Mixed sociolinguistic alignment and ethnic identity:

R-lessness in a Native American Community

Jason Miller

Fri. 11-12:40 A

The production of postvocalic r in items such as car and bird has proven to be a versatile marker of region, status, and ethnicity in American English for well over a century now. During the past century, the social role of r has shifted its evaluative status considerably, ranging between prestige and stigmatized marking within and across communities (e.g. McDavid 1949; Labov 1996; Myhill 1988; Feagin 1990). For example, extensive vocalization of r in some regions of the South might be correlated with older, upper-class white Southern speech at the same time it correlates with African American Vernacular English, as communities undergo linguistic change and shift the social significance of this variable cross-generationally. While its sociolinguistic role may be complicated, the obvious adaptability of postvocalic r makes it an ideal variable for examining some complex sociolinguistic relations over time, region, and social group.

The current study of Lumbee Vernacular English, a Native American speech community in Robeson County, North Carolina, shows the diverse ways in which postvocalic r can operate particularly with respect to ethnic marking. The social composition of Robeson County-- approximately a third African American, a third European American, and a third Native American-- constitutes a unique opportunity to examine changing roles and ethnic association for postvocalic r in a triracial community. Using a cross-ethnic, cross-generational sample, I show how the status of r mirrors the complexity of the past and current social relations among the three ethnic groups.

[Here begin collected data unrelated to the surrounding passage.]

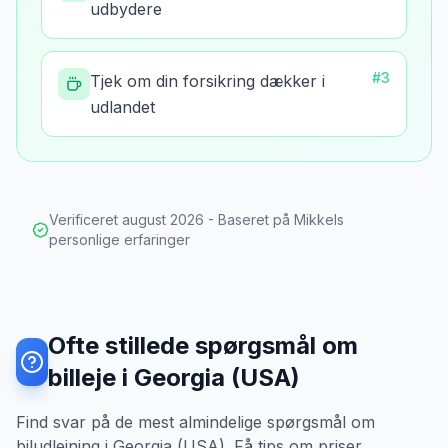
udbydere
#
3
Tjek om din forsikring dækker i
udlandet
Verificeret
august 2026
- Baseret på Mikkels
personlige erfaringer
Ofte stillede spørgsmål om
billeje i Georgia (USA)
Find svar på de mest almindelige spørgsmål om
biludlejning i Georgia (USA). Få tips om priser,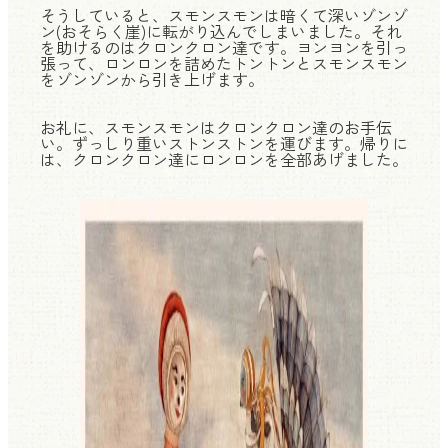
そうしていると、スモンスモンは暗くて深いゾンゾ
ン(おそらく崖)に転がり込んでしまいました。それ
を助けるのはクロンクロン達です。ヨンヨンを引っ
張って、ロンロンを詰めたトントンとスモンスモン
をゾンゾンから引き上げます。
お礼に、スモンスモンはクロンクロン達のお手伝
い。ずっしり重いストンストンを運びます。帰りに
は、クロンクロン達にロンロンを全部あげました。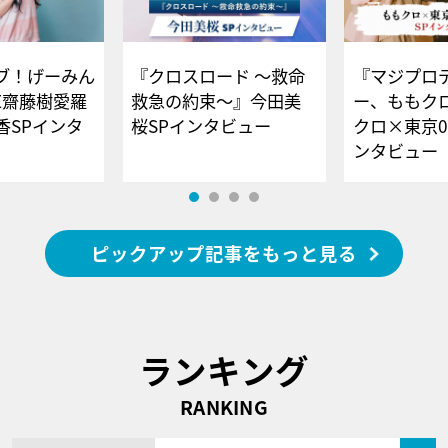
ブ！げーみん
『クロスロード ～救命
『マジプロ
E齋藤樹愛羅
救急の約束～』今田美
ー、ももク
香SPインタ
桜SPインタビュー
クロ×東京0
ンタビュー
ピックアップ記事をもっと見る
ランキング
RANKING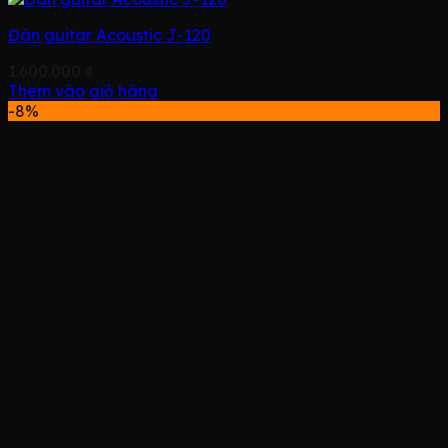
Đàn guitar Acoustic J-120
1.600.000
₫
Thêm vào giỏ hàng
-8%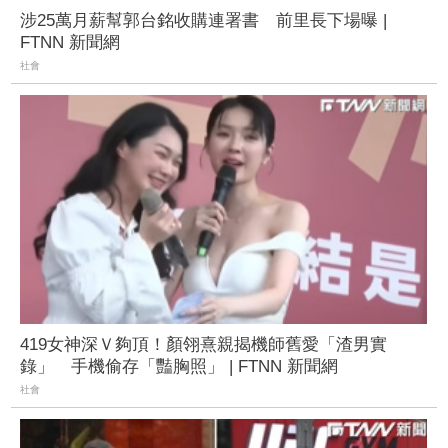
涉25萬月薪幫郭台銘收購連署書 前里長下場曝 |
FTNN 新聞網
社會
419女神深Ｖ夠頂！顏翎熹親揭機師舊愛「渣男實
錄」 手機偷存「豔胸照」 | FTNN 新聞網
社會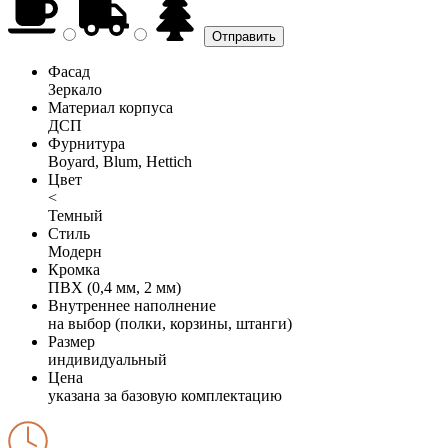
Фасад
Зеркало
Материал корпуса
ДСП
Фурнитура
Boyard, Blum, Hettich
Цвет
<
Темный
Стиль
Модерн
Кромка
ПВХ (0,4 мм, 2 мм)
Внутреннее наполнение
на выбор (полки, корзины, штанги)
Размер
индивидуальный
Цена
указана за базовую комплектацию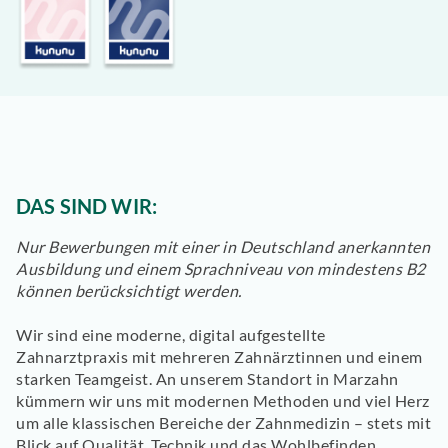
DAS SIND WIR:
Nur Bewerbungen mit einer in Deutschland anerkannten
Ausbildung und einem Sprachniveau von mindestens B2
können berücksichtigt werden.
Wir sind eine moderne, digital aufgestellte
Zahnarztpraxis mit mehreren Zahnärztinnen und einem
starken Teamgeist. An unserem Standort in Marzahn
kümmern wir uns mit modernen Methoden und viel Herz
um alle klassischen Bereiche der Zahnmedizin – stets mit
Blick auf Qualität, Technik und das Wohlbefinden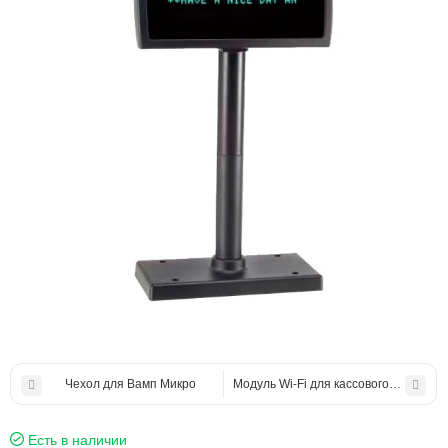
Чехол для Вамп Микро
Модуль Wi-Fі для кассового аппарат
Есть в наличии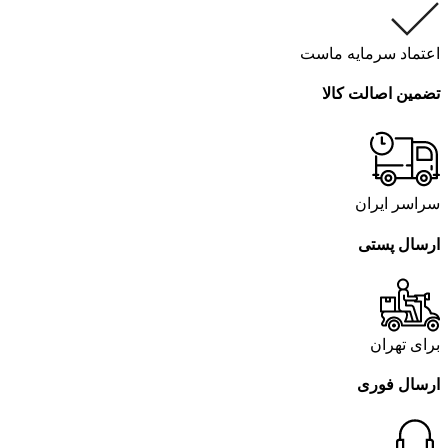
اعتماد سرمایه ماست
تضمین اصالت کالا
سراسر ایران
ارسال پستی
برای تهران
ارسال فوری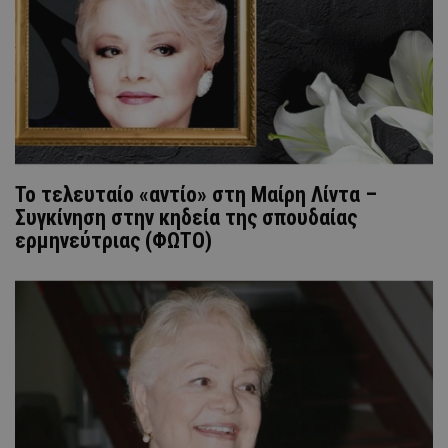
Το τελευταίο «αντίο» στη Μαίρη Λίντα –
Συγκίνηση στην κηδεία της σπουδαίας
ερμηνεύτριας (ΦΩΤΟ)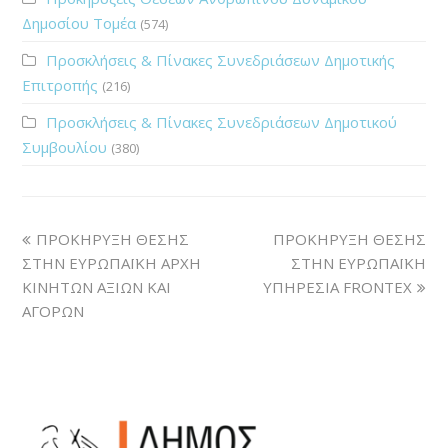
Δημοσίου Τομέα
(574)
Προσκλήσεις & Πίνακες Συνεδριάσεων Δημοτικής
Επιτροπής
(216)
Προσκλήσεις & Πίνακες Συνεδριάσεων Δημοτικού
Συμβουλίου
(380)
ΠΡΟΚΗΡΥΞΗ ΘΕΣΗΣ
ΠΡΟΚΗΡΥΞΗ ΘΕΣΗΣ
ΣΤΗΝ ΕΥΡΩΠΑΪΚΗ ΑΡΧΗ
ΣΤΗΝ ΕΥΡΩΠΑΪΚΗ
ΚΙΝΗΤΩΝ ΑΞΙΩΝ ΚΑΙ
ΥΠΗΡΕΣΙΑ FRONTEX
ΑΓΟΡΩΝ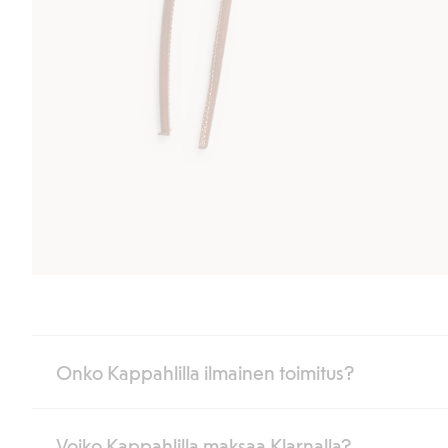
Onko Kappahlilla ilmainen toimitus?
Voiko Kappahlilla maksaa Klarnalla?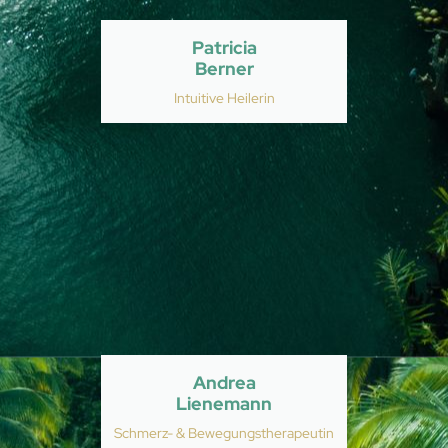
Patricia
Berner
Intuitive Heilerin
Andrea
Lienemann
Schmerz- & Bewegungstherapeutin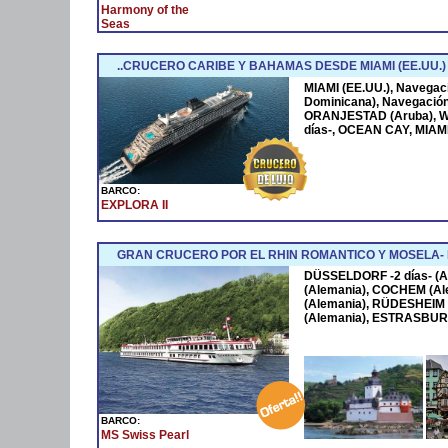
Harmony of the
Seas
..CRUCERO CARIBE Y BAHAMAS DESDE MIAMI (EE.UU.)
MIAMI (EE.UU.), Navega
Dominicana), Navegació
ORANJESTAD (Aruba), W
días-, OCEAN CAY, MIAMI
BARCO:
EXPLORA II
GRAN CRUCERO POR EL RHIN ROMANTICO Y MOSELA
DÜSSELDORF -2 días- (A
(Alemania), COCHEM (Al
(Alemania), RÜDESHEIM 
(Alemania), ESTRASBURG
BARCO:
MS Swiss Pearl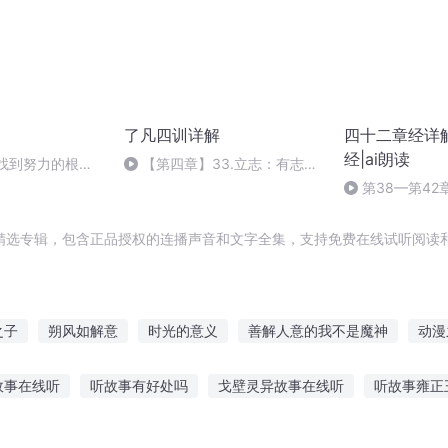
了凡四训详解
四十二章经详解
经|ai朗读
：找到努力的根本
【第四章】33.立志：有志者
事竟成
第38—第42章
精选专辑，包含正品授权的连播声音和文字全集，支持免费在线试听阅读和
之子
朔风如解意
时光的意义
善解人意的我不是魔神
动漫
四柱纯阳
此生需得风解意
传说传说的意义
清风可否解意
故事在线听
听故事有好处吗
戈壁灵异故事在线听
听故事雍正
么叫意义
意义之星
恐怖故事在线听
听歌听故事有什么好处
梦境 互动故事在线听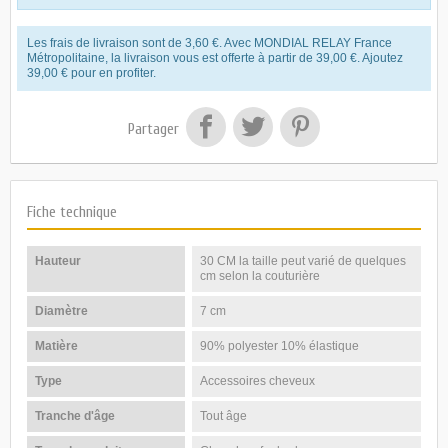
Les frais de livraison sont de 3,60 €. Avec MONDIAL RELAY France
Métropolitaine, la livraison vous est offerte à partir de 39,00 €. Ajoutez
39,00 € pour en profiter.
Partager
Fiche technique
Hauteur
30 CM la taille peut varié de quelques
cm selon la couturière
Diamètre
7 cm
Matière
90% polyester 10% élastique
Type
Accessoires cheveux
Tranche d'âge
Tout âge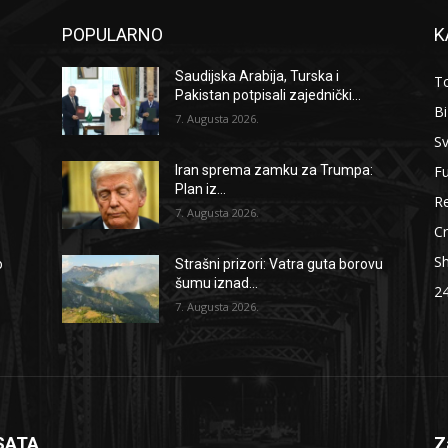
POPULARNO
K
Saudijska Arabija, Turska i
To
Pakistan potpisali zajednički...
B
7. Augusta 2026.
Sv
F
Iran sprema zamku za Trumpa:
Plan iz...
Re
7. Augusta 2026.
Cr
S
o
Strašni prizori: Vatra guta borovu
šumu iznad...
2
7. Augusta 2026.
SATA
Z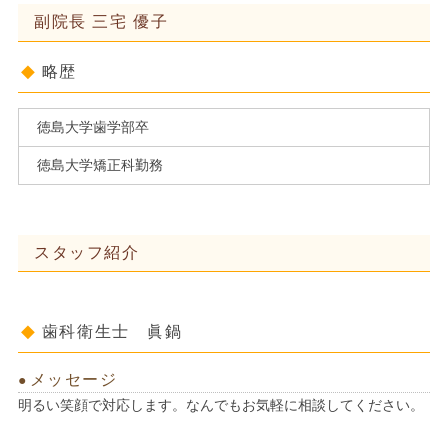
副院長 三宅 優子
略歴
徳島大学歯学部卒
徳島大学矯正科勤務
スタッフ紹介
歯科衛生士 眞鍋
メッセージ
明るい笑顔で対応します。なんでもお気軽に相談してください。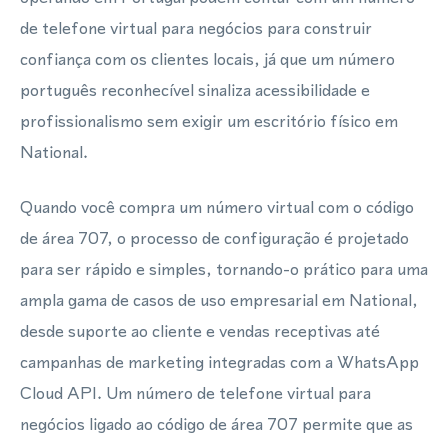
de telefone virtual para negócios para construir
confiança com os clientes locais, já que um número
português reconhecível sinaliza acessibilidade e
profissionalismo sem exigir um escritório físico em
National.
Quando você compra um número virtual com o código
de área 707, o processo de configuração é projetado
para ser rápido e simples, tornando-o prático para uma
ampla gama de casos de uso empresarial em National,
desde suporte ao cliente e vendas receptivas até
campanhas de marketing integradas com a WhatsApp
Cloud API. Um número de telefone virtual para
negócios ligado ao código de área 707 permite que as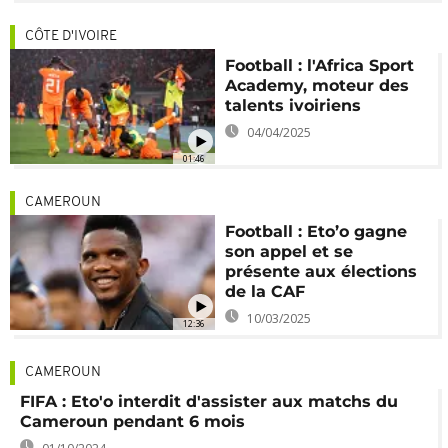
CÔTE D'IVOIRE
Football : l'Africa Sport
Academy, moteur des
talents ivoiriens
04/04/2025
01:46
CAMEROUN
Football : Eto’o gagne
son appel et se
présente aux élections
de la CAF
10/03/2025
12:36
CAMEROUN
FIFA : Eto'o interdit d'assister aux matchs du
Cameroun pendant 6 mois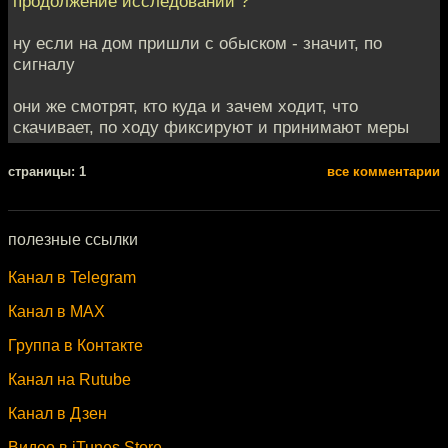
продолжение исследований ?
ну если на дом пришли с обыском - значит, по
сигналу
они же смотрят, кто куда и зачем ходит, что
скачивает, по ходу фиксируют и принимают меры
cтраницы: 1
все комментарии
полезные ссылки
Канал в Telegram
Канал в MAX
Группа в Контакте
Канал на Rutube
Канал в Дзен
Видео в iTunes Store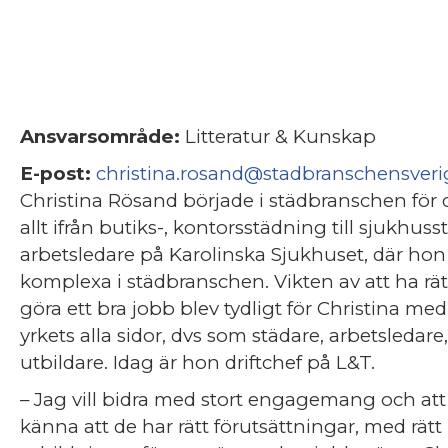
Ansvarsområde:
Litteratur & Kunskap
E-post:
christina.rosand@stadbranschensveri
Christina Rösand började i städbranschen för 
allt ifrån butiks-, kontorsstädning till sjukhus
arbetsledare på Karolinska Sjukhuset, där ho
komplexa i städbranschen. Vikten av att ha rätt
göra ett bra jobb blev tydligt för Christina med
yrkets alla sidor, dvs som städare, arbetsledare
utbildare. Idag är hon driftchef på L&T.
– Jag vill bidra med stort engagemang och att 
känna att de har rätt förutsättningar, med rätt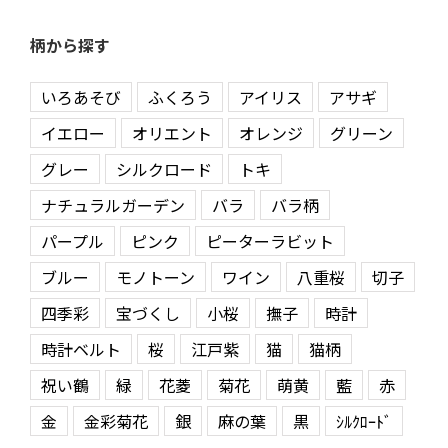
柄から探す
いろあそび
ふくろう
アイリス
アサギ
イエロー
オリエント
オレンジ
グリーン
グレー
シルクロード
トキ
ナチュラルガーデン
バラ
バラ柄
パープル
ピンク
ピーターラビット
ブルー
モノトーン
ワイン
八重桜
切子
四季彩
宝づくし
小桜
撫子
時計
時計ベルト
桜
江戸紫
猫
猫柄
祝い鶴
緑
花菱
菊花
萌黄
藍
赤
金
金彩菊花
銀
麻の葉
黒
ｼﾙｸﾛｰﾄﾞ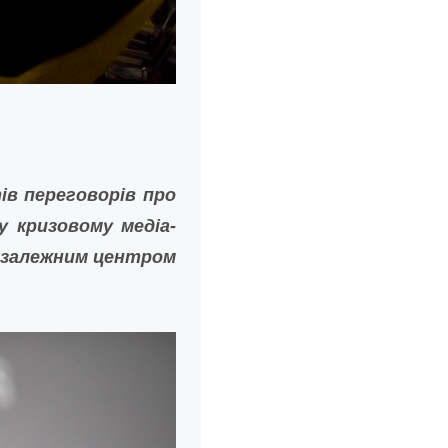
ів переговорів про
 кризовому медіа-
незалежним центром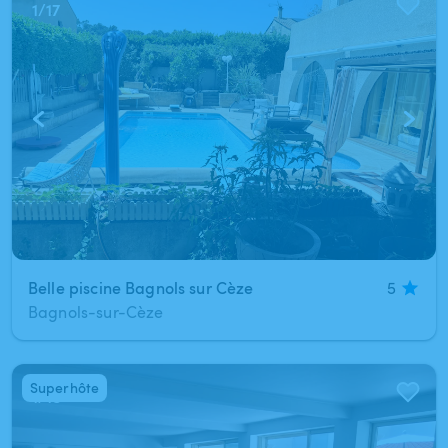
1
/
17
Belle piscine Bagnols sur Cèze
5
Bagnols-sur-Cèze
Superhôte
1
/
18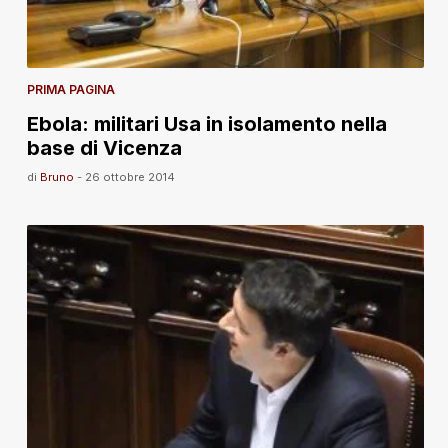
PRIMA PAGINA
Ebola: militari Usa in isolamento nella
base di Vicenza
di
Bruno
-
26 ottobre 2014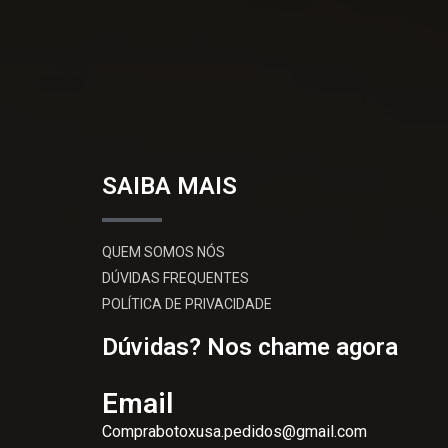
SAIBA MAIS
QUEM SOMOS NÓS
DÚVIDAS FREQUENTES
POLÍTICA DE PRIVACIDADE
Dúvidas? Nos chame agora
Email
Comprabotoxusa.pedidos@gmail.com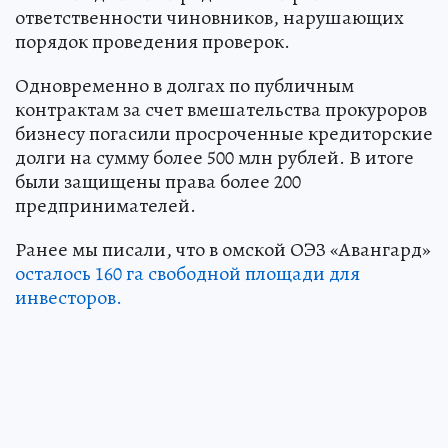
ответственности чиновников, нарушающих
порядок проведения проверок.
Одновременно в долгах по публичным
контрактам за счет вмешательства прокуроров
бизнесу погасили просроченные кредиторские
долги на сумму более 500 млн рублей. В итоге
были защищены права более 200
предпринимателей.
Ранее мы писали, что в омской ОЭЗ «Авангард»
осталось 160 га свободной площади для
инвесторов.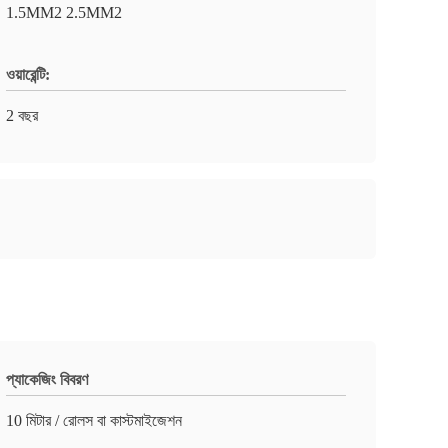
1.5MM2 2.5MM2
ওয়ারেন্টি:
2 বছর
প্যাকেজিং বিবরণ
10 মিটার / রোলস বা কাস্টমাইজেশন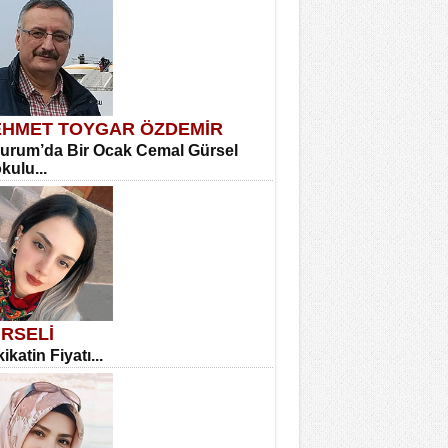
HMET TOYGAR ÖZDEMİR
urum’da Bir Ocak Cemal Gürsel
okulu...
RSELİ
ikatin Fiyatı...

A quantitative study of r vocalization in several different linguistic contexts, including postvocalic, non-nuclear position (car, card) and nuclear position (bird, work), as well as stressed (barking) and unstressed syllables (mother), shows the differential social significance of r-lessness for the three communities. The European American community shows a movement toward r-fulness while the African American Community indicates fairly stable r-lessness, replicating other current studies of r-lessness in the South (Myhill 1988, Feagin 1990). The ethnic marking of r-lessness in the South is thus stronger with respect to the European American and African American communities. Interestingly, the incidence of r-lessness for Lumbee Vernacular English falls between the currently developing white and black extremes, although there is a slight movement toward r-lessness in the Lumbee community among younger speakers. By not favoring constriction to the extent of the current European American community and not favoring vocalization to the extent of the African American community, the Lumbee have managed to maintain a linguistic identity separate form the other two ethnic groups in this community. Their distinctive use of postvocalic r thus reflects a "mixed alignment" with respect to the two neighboring ethnic communities. The overlapping but distinctive linguistic identity currently fashioned for postvocalic r is supported by a profile of other dialect structures of Lumbee Vernacular English (e.g. the distinctive use of perfective I'm in I'm been there, the limited incidence of habitual be along some younger speakers, the use of a-prefixing, and so forth). The pattern shows how selective, mixed dialect alignment is used to mold a unique ethnic linguistic identity in a racially divided, multi-ethnic community.